Regarding the sacraments, it is again the duty of the elders to see that the membership is informed as to their correct meaning and administration. Family visitation should, if possible, be timed with the celebration of the Lord’s Supper. The sacraments baptism also -should be discussed at times, and the elders should be able to draw out spiritual conversation, help and encourage those who are beset by false fears, and admonish in love those who are in danger of turning the means of grace to their own condemnation.
No one can be an elder who lacks in spirituality. He should be spiritually alive, warm, loving, patient. These characteristics are especially needed in the matter of church discipline which is applied to keep the church pure and to save the erring ones. It is a labor of love, and should never be marred by bitterness and malice on the part of those who are called to exercise it.

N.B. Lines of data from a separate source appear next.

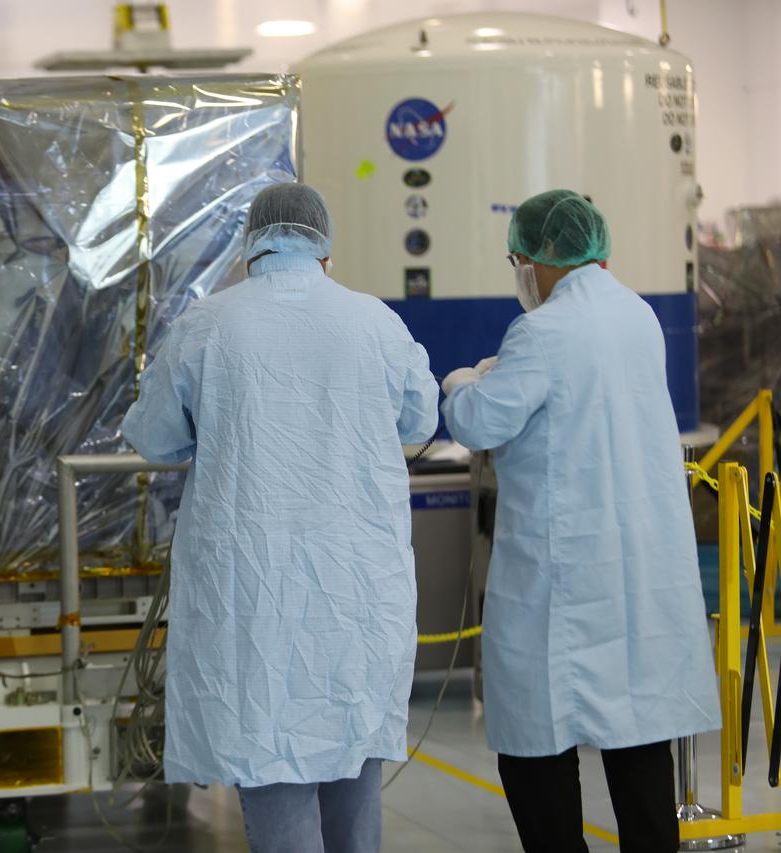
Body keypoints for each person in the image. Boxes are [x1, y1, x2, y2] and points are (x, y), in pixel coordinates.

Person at [121, 183, 438, 853]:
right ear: (324, 248)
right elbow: (421, 417)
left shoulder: (209, 323)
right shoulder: (373, 321)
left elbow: (152, 434)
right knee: (350, 750)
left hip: (252, 590)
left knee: (268, 748)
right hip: (354, 585)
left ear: (252, 244)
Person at [440, 190, 719, 853]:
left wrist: (461, 382)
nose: (520, 274)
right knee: (636, 732)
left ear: (544, 257)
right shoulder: (638, 316)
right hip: (634, 563)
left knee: (535, 740)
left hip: (561, 574)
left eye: (518, 259)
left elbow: (480, 420)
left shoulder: (543, 331)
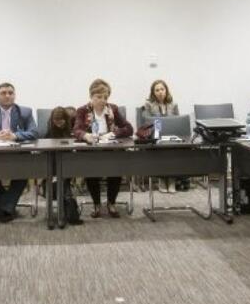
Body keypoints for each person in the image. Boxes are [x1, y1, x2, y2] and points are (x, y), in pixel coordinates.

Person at [0, 82, 37, 222]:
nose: (7, 95)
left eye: (11, 93)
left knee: (26, 169)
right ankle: (7, 208)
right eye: (3, 93)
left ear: (15, 95)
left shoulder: (25, 111)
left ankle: (3, 208)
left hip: (17, 154)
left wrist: (15, 136)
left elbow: (34, 132)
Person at [74, 79, 134, 217]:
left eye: (105, 97)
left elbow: (129, 128)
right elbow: (76, 130)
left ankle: (111, 203)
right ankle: (96, 204)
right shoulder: (82, 111)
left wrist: (114, 133)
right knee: (90, 169)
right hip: (92, 151)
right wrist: (85, 136)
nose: (102, 100)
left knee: (116, 167)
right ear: (91, 96)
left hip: (111, 149)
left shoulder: (113, 109)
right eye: (99, 97)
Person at [140, 79, 185, 192]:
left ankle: (171, 180)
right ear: (153, 92)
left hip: (171, 136)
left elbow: (178, 122)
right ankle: (162, 179)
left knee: (173, 149)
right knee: (161, 149)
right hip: (156, 137)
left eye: (162, 89)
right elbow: (146, 122)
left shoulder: (173, 104)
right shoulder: (148, 104)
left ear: (166, 90)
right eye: (157, 90)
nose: (160, 92)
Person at [44, 106, 82, 226]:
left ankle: (66, 215)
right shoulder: (49, 132)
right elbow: (44, 150)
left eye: (61, 121)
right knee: (63, 187)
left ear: (66, 119)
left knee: (64, 185)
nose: (58, 123)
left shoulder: (72, 130)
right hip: (52, 168)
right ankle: (69, 215)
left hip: (68, 166)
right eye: (56, 121)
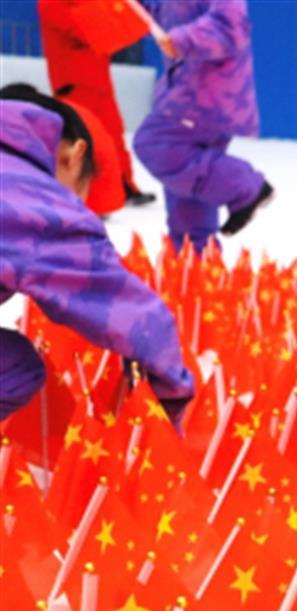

In the work of visiting the sick and those in distress, the elder should be able to sympathize. It is not necessary to be eloquent. There are times when a few well-chosen words and a short prayer may give much more comfort than long talks and still longer prayers. A loving heart and sanctified common sense will usually show the way. But the sick and distressed should never be able to say that the visiting elder did not even pray with them. To pray for the sick is a biblical injunction.
By word and example the elders should lead the flock under their care in the way of the Lord. It is often difficult to know when to speak or when to be silent, for to say the wrong thing may do much harm, while to refrain from saying the right thing may result in the dishonoring of the name of God and of His church. The prayer of the Psalmist may well be that of the elder: “Set a watch, oh Jehovah, before my mouth; keep the door of my lips.”
He should control his thoughts, in order not to give offense in word or deed!
But who is sufficient for all these things? Indeed, no one is in his own strength. We can only strive after perfection, ever confessing our failings, yet doing in the name and in the strength of our God the things He would have us do, to the best of our ability.
Laboring in Christ’s vineyard gives great joy. And there is the reward of grace for the faithful servant.